*** The input ***

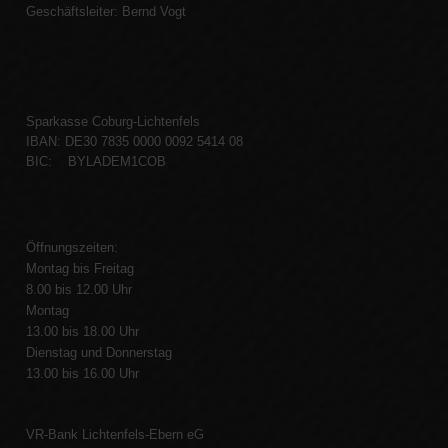
Geschäftsleiter: Bernd Vogt
Sparkasse Coburg-Lichtenfels
IBAN: DE30 7835 0000 0092 5414 08
BIC: BYLADEM1COB
Öffnungszeiten:
Montag bis Freitag
8.00 bis 12.00 Uhr
Montag
13.00 bis 18.00 Uhr
Dienstag und Donnerstag
13.00 bis 16.00 Uhr
VR-Bank Lichtenfels-Ebern eG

*** End of The input ***

- [Task brief]: Scan the listing and report each line where the word "Lichtenfels" shows up.

- [Answer space]:
Sparkasse Coburg-Lichtenfels
VR-Bank Lichtenfels-Ebern eG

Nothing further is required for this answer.